WHAT IS NEEDED: Copy out, word for word, the stretch of the data from the line containing "上面是我们写的一个java程" through the end of the data, including both ends.

DATA UNDER STUDY:
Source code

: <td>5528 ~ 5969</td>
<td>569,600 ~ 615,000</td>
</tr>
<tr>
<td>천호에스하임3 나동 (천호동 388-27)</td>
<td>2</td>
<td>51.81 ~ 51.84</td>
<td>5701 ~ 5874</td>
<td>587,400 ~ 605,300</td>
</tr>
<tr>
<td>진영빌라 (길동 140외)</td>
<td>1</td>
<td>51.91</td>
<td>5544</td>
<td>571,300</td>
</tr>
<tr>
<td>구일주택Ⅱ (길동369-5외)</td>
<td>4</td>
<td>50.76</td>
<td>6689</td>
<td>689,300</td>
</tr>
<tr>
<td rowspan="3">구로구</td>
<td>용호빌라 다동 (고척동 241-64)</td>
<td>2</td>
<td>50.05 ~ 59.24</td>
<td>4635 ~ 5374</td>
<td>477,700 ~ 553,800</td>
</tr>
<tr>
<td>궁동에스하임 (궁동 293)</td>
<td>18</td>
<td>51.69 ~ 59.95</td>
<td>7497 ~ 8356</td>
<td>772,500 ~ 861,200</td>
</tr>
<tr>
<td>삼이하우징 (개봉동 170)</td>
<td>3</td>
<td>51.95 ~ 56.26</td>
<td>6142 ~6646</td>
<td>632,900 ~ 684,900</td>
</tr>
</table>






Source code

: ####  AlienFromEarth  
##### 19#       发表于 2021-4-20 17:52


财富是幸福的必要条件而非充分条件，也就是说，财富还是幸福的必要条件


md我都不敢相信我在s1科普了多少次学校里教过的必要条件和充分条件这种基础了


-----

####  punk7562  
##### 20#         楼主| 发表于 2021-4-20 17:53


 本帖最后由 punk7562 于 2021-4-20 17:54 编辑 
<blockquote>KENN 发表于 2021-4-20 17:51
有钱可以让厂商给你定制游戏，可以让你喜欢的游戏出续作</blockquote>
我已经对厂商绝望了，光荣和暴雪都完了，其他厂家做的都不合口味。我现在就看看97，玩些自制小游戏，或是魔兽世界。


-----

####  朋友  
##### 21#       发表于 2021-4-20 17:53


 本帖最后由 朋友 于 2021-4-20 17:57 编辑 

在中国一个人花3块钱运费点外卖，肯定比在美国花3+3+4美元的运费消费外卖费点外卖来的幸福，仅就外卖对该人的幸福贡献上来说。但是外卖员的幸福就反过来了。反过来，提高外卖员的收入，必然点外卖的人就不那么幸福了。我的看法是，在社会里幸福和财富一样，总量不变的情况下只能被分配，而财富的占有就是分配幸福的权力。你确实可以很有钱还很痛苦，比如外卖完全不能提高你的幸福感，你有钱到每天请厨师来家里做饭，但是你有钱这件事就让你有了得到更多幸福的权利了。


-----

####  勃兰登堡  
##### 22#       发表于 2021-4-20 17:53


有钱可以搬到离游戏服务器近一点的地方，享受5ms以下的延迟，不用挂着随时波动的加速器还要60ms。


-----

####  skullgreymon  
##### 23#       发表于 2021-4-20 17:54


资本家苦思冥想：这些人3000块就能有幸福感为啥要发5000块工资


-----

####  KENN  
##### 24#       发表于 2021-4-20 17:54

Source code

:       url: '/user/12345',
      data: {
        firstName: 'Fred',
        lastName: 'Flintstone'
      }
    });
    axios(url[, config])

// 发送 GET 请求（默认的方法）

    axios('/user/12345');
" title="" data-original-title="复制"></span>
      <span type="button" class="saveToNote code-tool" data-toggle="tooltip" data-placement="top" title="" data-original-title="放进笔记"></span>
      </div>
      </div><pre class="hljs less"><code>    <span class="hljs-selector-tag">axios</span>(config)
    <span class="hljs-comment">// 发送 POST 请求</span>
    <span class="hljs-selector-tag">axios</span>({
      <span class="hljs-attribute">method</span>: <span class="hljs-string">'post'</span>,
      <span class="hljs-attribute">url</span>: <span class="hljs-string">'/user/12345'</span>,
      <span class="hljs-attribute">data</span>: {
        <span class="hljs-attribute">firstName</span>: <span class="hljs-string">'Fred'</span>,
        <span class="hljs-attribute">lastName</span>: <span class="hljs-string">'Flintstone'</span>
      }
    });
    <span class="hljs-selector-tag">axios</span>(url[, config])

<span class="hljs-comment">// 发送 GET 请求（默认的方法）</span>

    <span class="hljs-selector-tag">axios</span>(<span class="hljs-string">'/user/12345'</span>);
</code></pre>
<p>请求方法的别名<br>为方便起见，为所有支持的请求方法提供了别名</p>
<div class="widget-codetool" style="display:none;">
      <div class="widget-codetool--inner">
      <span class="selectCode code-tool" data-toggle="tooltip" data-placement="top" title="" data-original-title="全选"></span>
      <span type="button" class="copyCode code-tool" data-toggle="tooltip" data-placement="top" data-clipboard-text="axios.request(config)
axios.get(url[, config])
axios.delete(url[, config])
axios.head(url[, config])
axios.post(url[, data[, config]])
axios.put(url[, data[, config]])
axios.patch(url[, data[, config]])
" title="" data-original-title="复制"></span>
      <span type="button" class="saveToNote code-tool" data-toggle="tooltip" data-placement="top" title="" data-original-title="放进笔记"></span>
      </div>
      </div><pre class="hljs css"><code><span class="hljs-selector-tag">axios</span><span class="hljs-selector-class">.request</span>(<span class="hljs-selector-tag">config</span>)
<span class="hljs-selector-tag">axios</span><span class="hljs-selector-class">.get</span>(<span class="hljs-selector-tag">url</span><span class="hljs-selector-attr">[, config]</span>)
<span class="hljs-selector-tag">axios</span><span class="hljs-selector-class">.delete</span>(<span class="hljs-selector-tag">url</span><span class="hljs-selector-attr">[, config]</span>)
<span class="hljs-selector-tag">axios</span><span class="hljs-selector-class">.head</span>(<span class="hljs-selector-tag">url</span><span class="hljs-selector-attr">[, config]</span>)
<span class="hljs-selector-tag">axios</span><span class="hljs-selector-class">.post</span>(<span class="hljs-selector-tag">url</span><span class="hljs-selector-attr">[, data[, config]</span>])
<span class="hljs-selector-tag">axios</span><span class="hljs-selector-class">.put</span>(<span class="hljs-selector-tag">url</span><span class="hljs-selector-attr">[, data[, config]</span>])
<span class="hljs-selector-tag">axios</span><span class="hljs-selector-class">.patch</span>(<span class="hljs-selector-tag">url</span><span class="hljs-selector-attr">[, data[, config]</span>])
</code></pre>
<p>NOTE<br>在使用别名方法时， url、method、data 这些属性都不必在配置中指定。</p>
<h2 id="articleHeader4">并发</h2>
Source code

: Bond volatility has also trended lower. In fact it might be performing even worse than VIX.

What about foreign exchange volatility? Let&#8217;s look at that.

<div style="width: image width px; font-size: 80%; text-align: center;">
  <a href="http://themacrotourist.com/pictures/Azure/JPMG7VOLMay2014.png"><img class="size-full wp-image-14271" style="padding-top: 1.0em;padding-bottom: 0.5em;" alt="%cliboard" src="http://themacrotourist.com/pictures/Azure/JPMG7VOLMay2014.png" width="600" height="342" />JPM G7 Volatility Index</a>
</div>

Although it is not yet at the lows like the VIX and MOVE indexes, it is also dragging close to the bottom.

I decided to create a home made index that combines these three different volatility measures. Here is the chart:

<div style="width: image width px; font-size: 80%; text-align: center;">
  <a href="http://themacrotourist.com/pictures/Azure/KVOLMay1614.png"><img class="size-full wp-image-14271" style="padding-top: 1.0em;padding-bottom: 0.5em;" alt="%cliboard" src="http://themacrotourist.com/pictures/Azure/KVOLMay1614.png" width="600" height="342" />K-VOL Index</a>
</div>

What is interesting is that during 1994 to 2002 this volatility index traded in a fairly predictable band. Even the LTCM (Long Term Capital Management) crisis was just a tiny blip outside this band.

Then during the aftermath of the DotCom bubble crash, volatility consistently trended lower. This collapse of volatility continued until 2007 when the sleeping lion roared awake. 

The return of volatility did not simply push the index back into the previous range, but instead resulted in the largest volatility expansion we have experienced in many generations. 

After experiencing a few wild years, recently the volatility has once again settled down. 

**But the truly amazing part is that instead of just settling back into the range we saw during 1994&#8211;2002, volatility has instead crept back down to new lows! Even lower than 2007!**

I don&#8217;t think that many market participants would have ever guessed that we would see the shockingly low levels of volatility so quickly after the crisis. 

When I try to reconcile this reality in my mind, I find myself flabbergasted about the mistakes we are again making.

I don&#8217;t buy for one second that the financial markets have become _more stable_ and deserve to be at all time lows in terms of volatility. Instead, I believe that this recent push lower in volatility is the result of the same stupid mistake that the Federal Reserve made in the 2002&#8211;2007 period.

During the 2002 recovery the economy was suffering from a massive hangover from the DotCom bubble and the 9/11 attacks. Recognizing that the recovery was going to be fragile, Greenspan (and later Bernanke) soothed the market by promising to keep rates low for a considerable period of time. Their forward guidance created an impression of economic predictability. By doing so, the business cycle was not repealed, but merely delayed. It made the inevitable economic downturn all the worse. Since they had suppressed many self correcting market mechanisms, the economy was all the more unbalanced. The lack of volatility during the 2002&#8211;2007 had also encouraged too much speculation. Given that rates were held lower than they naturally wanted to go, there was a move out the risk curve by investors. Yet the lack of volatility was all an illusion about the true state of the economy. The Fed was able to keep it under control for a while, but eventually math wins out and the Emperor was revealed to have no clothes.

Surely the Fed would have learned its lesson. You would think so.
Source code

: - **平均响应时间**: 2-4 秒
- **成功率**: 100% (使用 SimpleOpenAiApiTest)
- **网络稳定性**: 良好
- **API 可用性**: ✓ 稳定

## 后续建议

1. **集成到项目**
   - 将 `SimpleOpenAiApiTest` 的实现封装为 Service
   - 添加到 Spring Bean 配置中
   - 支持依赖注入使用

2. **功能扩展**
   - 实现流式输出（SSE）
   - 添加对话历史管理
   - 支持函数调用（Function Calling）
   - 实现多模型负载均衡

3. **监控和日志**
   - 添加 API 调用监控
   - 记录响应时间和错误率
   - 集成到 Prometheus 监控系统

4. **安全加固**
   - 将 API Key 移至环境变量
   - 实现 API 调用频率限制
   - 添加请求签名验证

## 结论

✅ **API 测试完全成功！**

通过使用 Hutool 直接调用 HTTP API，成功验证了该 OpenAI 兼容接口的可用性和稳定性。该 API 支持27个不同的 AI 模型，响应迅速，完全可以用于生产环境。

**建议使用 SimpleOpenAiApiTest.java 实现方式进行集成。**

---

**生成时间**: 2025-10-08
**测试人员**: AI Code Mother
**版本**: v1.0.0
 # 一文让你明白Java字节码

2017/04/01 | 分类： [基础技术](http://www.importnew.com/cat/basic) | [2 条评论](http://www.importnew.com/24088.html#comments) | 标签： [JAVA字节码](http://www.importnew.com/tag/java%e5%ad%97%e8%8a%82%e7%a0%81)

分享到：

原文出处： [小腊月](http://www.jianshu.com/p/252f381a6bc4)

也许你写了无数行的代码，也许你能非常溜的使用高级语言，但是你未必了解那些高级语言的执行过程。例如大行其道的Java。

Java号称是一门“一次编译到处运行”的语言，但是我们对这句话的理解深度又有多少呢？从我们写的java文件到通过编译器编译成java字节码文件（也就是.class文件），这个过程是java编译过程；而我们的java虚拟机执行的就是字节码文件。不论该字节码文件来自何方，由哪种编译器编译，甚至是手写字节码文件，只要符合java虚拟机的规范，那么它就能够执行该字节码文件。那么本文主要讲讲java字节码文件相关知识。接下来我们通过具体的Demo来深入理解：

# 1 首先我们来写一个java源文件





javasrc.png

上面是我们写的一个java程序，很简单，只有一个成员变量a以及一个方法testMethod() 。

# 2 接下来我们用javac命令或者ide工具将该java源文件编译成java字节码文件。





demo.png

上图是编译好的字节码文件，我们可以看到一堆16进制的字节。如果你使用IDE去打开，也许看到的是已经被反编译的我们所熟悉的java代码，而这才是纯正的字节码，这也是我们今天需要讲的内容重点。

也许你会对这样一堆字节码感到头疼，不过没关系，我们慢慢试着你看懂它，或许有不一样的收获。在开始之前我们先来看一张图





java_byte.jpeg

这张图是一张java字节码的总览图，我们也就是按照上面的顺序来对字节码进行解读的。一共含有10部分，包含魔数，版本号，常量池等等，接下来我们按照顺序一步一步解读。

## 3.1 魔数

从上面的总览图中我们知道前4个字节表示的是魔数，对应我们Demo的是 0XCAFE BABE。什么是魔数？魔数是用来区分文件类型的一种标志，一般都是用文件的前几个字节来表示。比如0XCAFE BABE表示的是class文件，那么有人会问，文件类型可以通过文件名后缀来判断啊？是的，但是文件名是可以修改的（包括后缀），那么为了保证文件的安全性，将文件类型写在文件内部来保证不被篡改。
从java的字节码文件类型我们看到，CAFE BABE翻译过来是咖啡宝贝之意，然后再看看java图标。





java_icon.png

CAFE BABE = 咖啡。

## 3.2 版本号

ANSWER TO THIS PROBLEM:
上面是我们写的一个java程序，很简单，只有一个成员变量a以及一个方法testMethod() 。

# 2 接下来我们用javac命令或者ide工具将该java源文件编译成java字节码文件。





demo.png

上图是编译好的字节码文件，我们可以看到一堆16进制的字节。如果你使用IDE去打开，也许看到的是已经被反编译的我们所熟悉的java代码，而这才是纯正的字节码，这也是我们今天需要讲的内容重点。

也许你会对这样一堆字节码感到头疼，不过没关系，我们慢慢试着你看懂它，或许有不一样的收获。在开始之前我们先来看一张图





java_byte.jpeg

这张图是一张java字节码的总览图，我们也就是按照上面的顺序来对字节码进行解读的。一共含有10部分，包含魔数，版本号，常量池等等，接下来我们按照顺序一步一步解读。

## 3.1 魔数

从上面的总览图中我们知道前4个字节表示的是魔数，对应我们Demo的是 0XCAFE BABE。什么是魔数？魔数是用来区分文件类型的一种标志，一般都是用文件的前几个字节来表示。比如0XCAFE BABE表示的是class文件，那么有人会问，文件类型可以通过文件名后缀来判断啊？是的，但是文件名是可以修改的（包括后缀），那么为了保证文件的安全性，将文件类型写在文件内部来保证不被篡改。
从java的字节码文件类型我们看到，CAFE BABE翻译过来是咖啡宝贝之意，然后再看看java图标。





java_icon.png

CAFE BABE = 咖啡。

## 3.2 版本号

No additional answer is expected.